Hi, In my clinical work of 30 years, I have had one case of PANDAS; I am not an expert on the disease.  Research results on the prevalence of PANDAS varies but a study referenced by the National Institute of Health found 1 case of PANDAS per 3,000 throat cultures positive for strep.   PANDAS is an acronym for pediatric autoimmune neuropsychiatric disorders associated with streptococcal infections. Children who develop a strep infection occasionally develop severe behavioral symptoms. Usually there will be a tic disorder (sudden involuntary motor movements or repetitive sounds or words) and/or obsessive-compulsive symptoms (OCD).  Basically the strep infection causes an abnormal autoimmune response that includes these behavioral symptoms.  The behaviors can last for months, but these children often respond well to antibiotics and cognitive behavioral treatment. Sometimes other medications are used depending on which behavioral symptoms are prominent.  (For example, serotonin reuptake inhibitors can be used for OCD symptoms.) Problems can recur especially if the child develops strep again.  

There can be other symptoms like anxiety and temper outbursts, but in my experience and from what I've read about the disorder, anxiety and anger are not in themselves definitive characteristics of PANDAS.  Tics and OCD symptoms following a strep infection are currently seen as key symptoms.  Research is ongoing, and we will know more in coming years.  

If there is a sudden increase in behavioral symptoms, and your child may have had strep recently, it is wise to get a medical evaluation from your child's pediatrician or family doctor. For more information on PANDAS, the National Institute of Health has an informative website: https://rarediseases.info.nih.gov/diseases/7312/pandas.

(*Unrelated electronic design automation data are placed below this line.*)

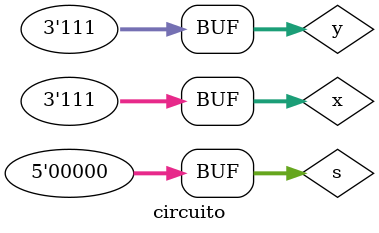
<source format=v>

/**
* Criar circuito
*/
module circuito;
//conexao
wire [4:0] s;
//registradores
reg [2:0] x, y;
reg carry;
//construir circuitos
xor teste1 ( s[0], x[0], y[0] );
xor teste2 ( s[1], x[1], y[1] );
xor teste3 ( s[2], x[2], y[2] );
or  teste4 ( s[3], s[0], s[1] );
or  teste5 ( s[4], s[2], s[3] );
//atribuir valor inicial
initial begin
x = 3'b000;
y = 3'b000;
//terminar initial
end

/**
* Parte principal
*/
initial begin
//Identidicaçao
$display ("Exemplo 0024");
$display ("Autor: Rodolfo Herman - 451612");
$display ("\nTeste LU comparador Diferença\n");
$display ("Saida = 1 - diferentes  |  Saida = 0 - iguais");
//projetar teste dos modulos
$monitor ( "a = %b\t b = %b\t saida = %b", x, y, s[4] );
//mudar
#1 x = 3'b101; y = 3'b100;
//mudar
#1 x = 3'b101; y = 3'b011;
//mudar
#1 x = 3'b101; y = 3'b101;
//mudar
#1 x = 3'b101; y = 3'b111;
//mudar
#1 x = 3'b111; y = 3'b111;
//terminar intial
end
//terminar
endmodule

</source>
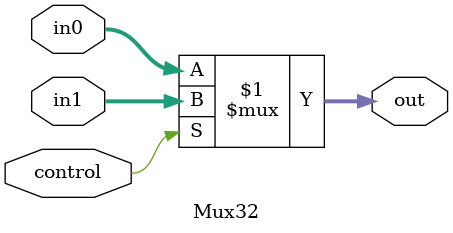
<source format=v>
`timescale 1ns / 1ns
module Mux32(
    input control,
    input[31:0] in0,
    input[31:0] in1,
    output[31:0] out
);
// 32线多路选择器
    assign out=control?in1:in0;
endmodule
</source>
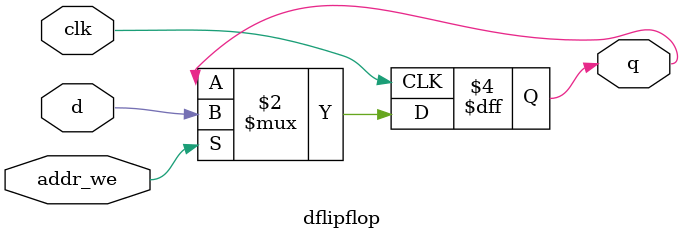
<source format=v>

module dflipflop
(
	input clk,
	input d,
	input addr_we,
	output reg q
);

	always @(posedge clk) begin  //update on every clock edge
		if (addr_we)
			q<=d;
	end
endmodule

</source>
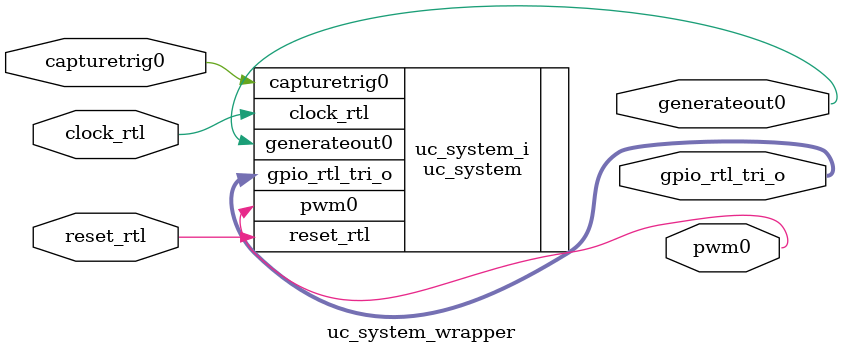
<source format=v>
`timescale 1 ps / 1 ps

module uc_system_wrapper
   (capturetrig0,
    clock_rtl,
    generateout0,
    gpio_rtl_tri_o,
    pwm0,
    reset_rtl);
  input capturetrig0;
  input clock_rtl;
  output generateout0;
  output [15:0]gpio_rtl_tri_o;
  output pwm0;
  input reset_rtl;

  wire capturetrig0;
  wire clock_rtl;
  wire generateout0;
  wire [15:0]gpio_rtl_tri_o;
  wire pwm0;
  wire reset_rtl;

  uc_system uc_system_i
       (.capturetrig0(capturetrig0),
        .clock_rtl(clock_rtl),
        .generateout0(generateout0),
        .gpio_rtl_tri_o(gpio_rtl_tri_o),
        .pwm0(pwm0),
        .reset_rtl(reset_rtl));
endmodule

</source>
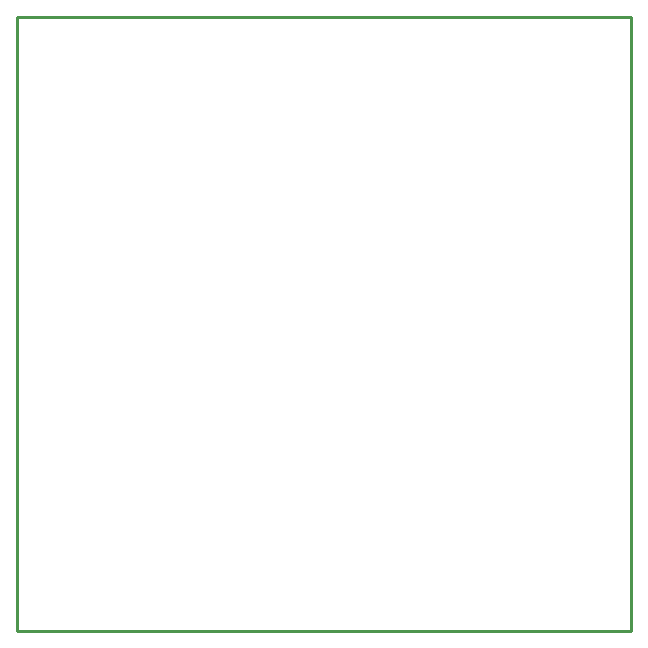
<source format=gbp>
G04 Layer_Color=128*
%FSLAX44Y44*%
%MOMM*%
G71*
G01*
G75*
%ADD11C,0.2540*%
D11*
X0Y520000D02*
X520000D01*
Y0D02*
Y520000D01*
X0Y0D02*
X520000D01*
X0D02*
Y520000D01*
M02*

</source>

For most children with anger overload issues, there is a different biological pathway that makes children susceptible to anger overload.   As I write in my parent's manual, the prefrontal cortex of the brain and amygdala are structures most likely implicated, and the most effective strategies I have included in my parent's manuals and children's workbook. Cognitive behavioral strategies can help children develop better self-control.